Most Ukrainians are arriving in Tijuana. The Biden administration has announced an intention to receive up to 100,000 refugees from Ukraine, often through offers of “humanitarian parole.” So far, though, the most common process by which Ukrainians have been able to take advantage of this offer has been by arriving in Mexico—which does not require visas of visiting Ukrainians—and traveling to the U.S. border. The most established migration route goes to Tijuana and San Diego.
That the Mexico border route is the best approach for Ukrainians seeking refuge in the United States indicates the dysfunction of the backlogged U.S. immigration system.

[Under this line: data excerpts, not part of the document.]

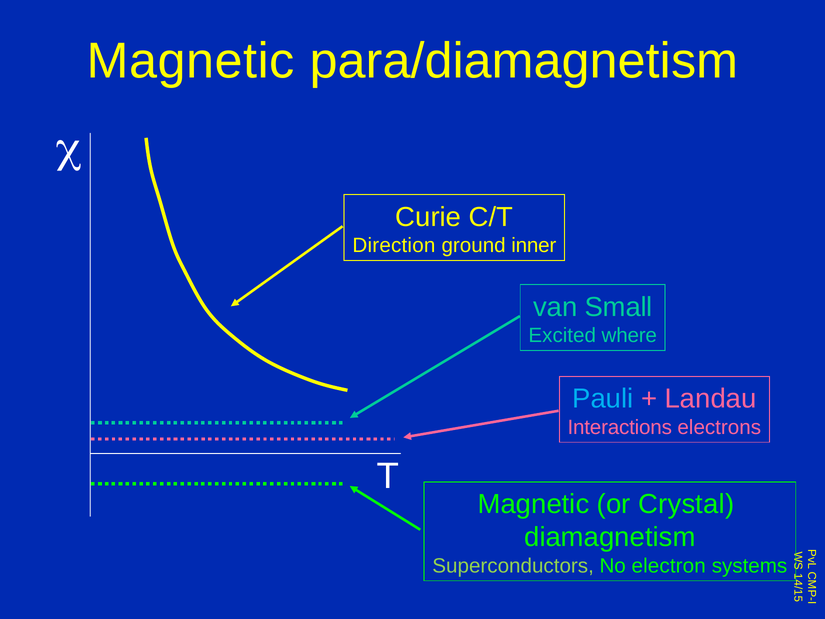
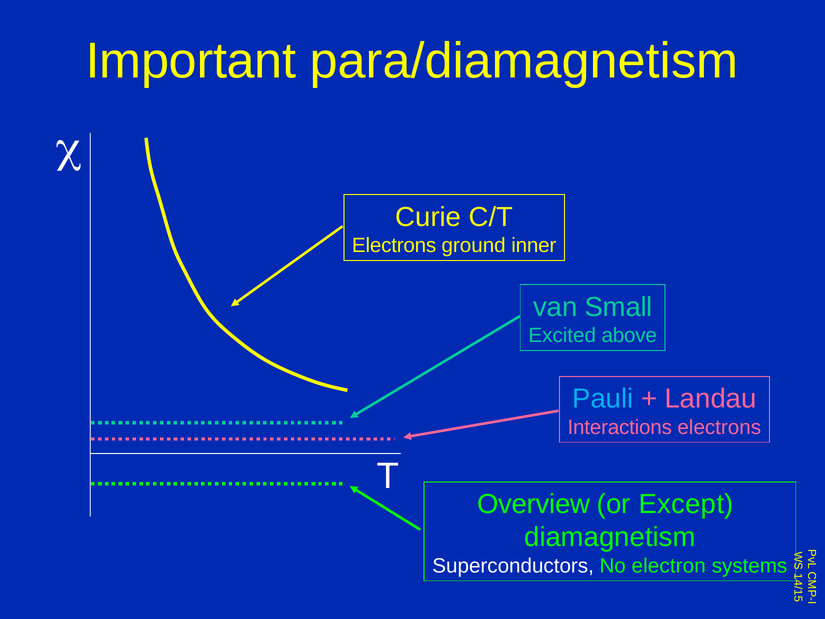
Magnetic at (191, 61): Magnetic -> Important
Direction at (394, 245): Direction -> Electrons
where: where -> above
Magnetic at (534, 504): Magnetic -> Overview
Crystal: Crystal -> Except
Superconductors colour: light green -> white
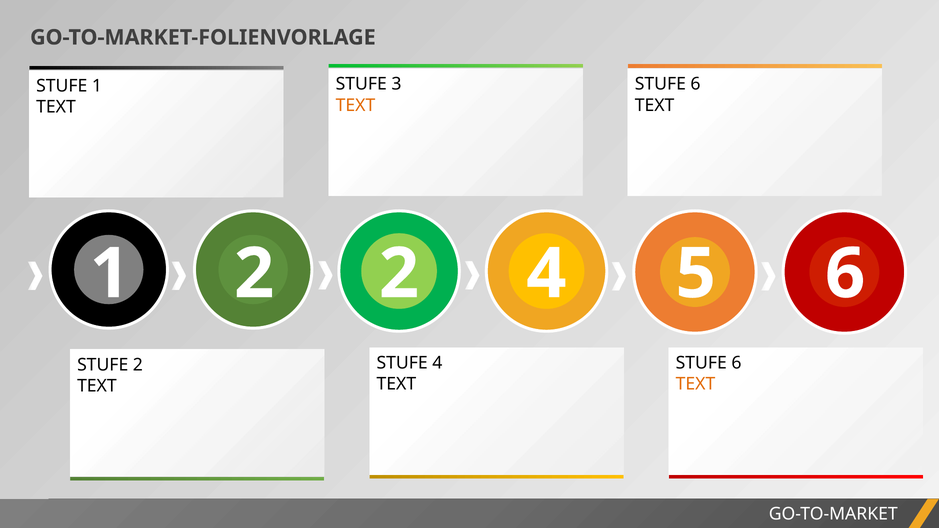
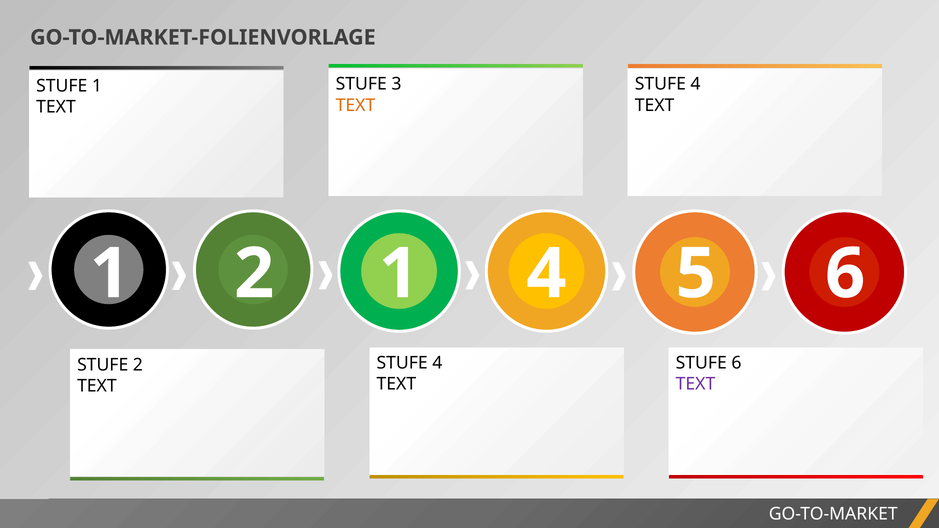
6 at (696, 84): 6 -> 4
2 2: 2 -> 1
TEXT at (696, 384) colour: orange -> purple
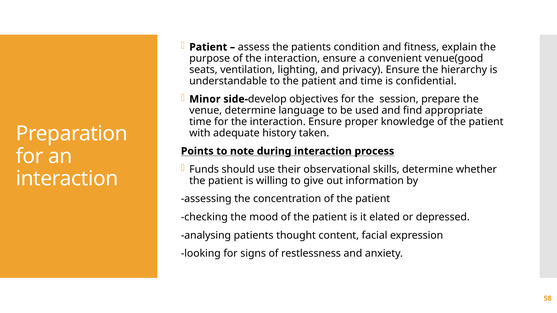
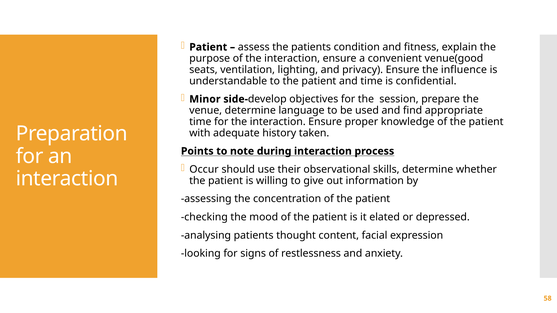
hierarchy: hierarchy -> influence
Funds: Funds -> Occur
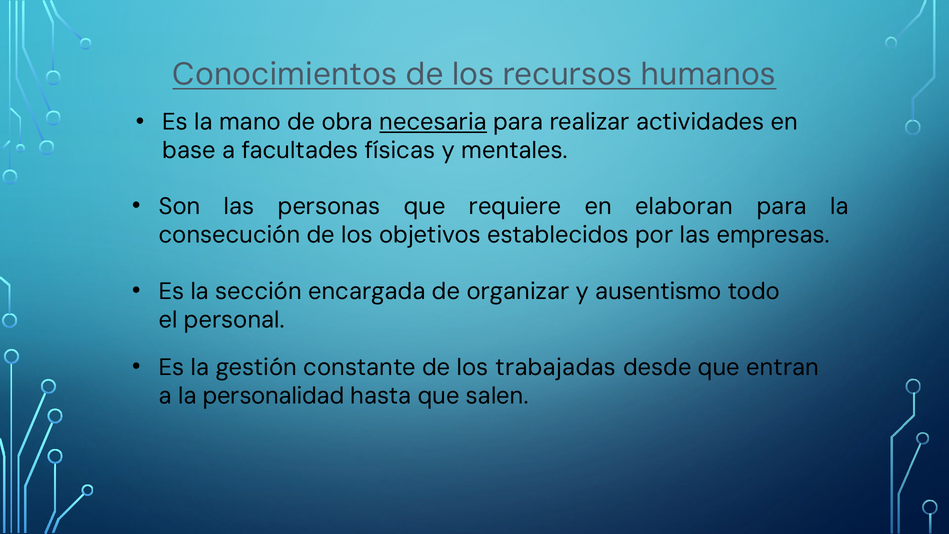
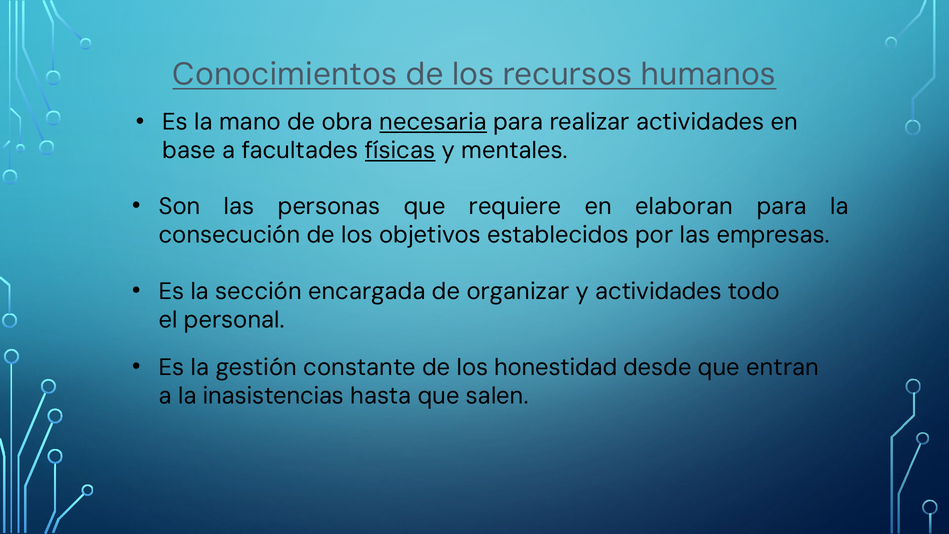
físicas underline: none -> present
y ausentismo: ausentismo -> actividades
trabajadas: trabajadas -> honestidad
personalidad: personalidad -> inasistencias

In March, just 12 Ukrainian refugees were resettled in the United States—all of them “likely in the resettlement pipeline before the Russian invasion,” CBS News notes.
The backlog at U.S. ports of entry has caused a backlog of Ukrainian citizens in Tijuana—a city where the Title 42 policy has already contributed to a burgeoning population of protection-seeking migrants from many other countries. “As of a few days ago,” National Public Radio reported on April 13, the main Tijuana shelter set up for Ukrainians awaiting their turn to present at the port of entry “had registered about 10,000 people.”
CBP has effectively given Ukrainians a “fast lane” at the San Ysidro port of entry between Tijuana and San Diego. This has shown a greater ability to process large numbers of migrants than has been common in the past. It has also been controversially selective, surpassing migrants from all other nationalities, who have been waiting weeks or months in Tijuana for a chance to present before authorities. Several hundred Ukrainians are now arriving in Tijuana each day, overwhelming even the increased CBP capacity at the port of entry. What had been a two to three day wait for Ukrainians in Tijuana is beginning to lengthen further.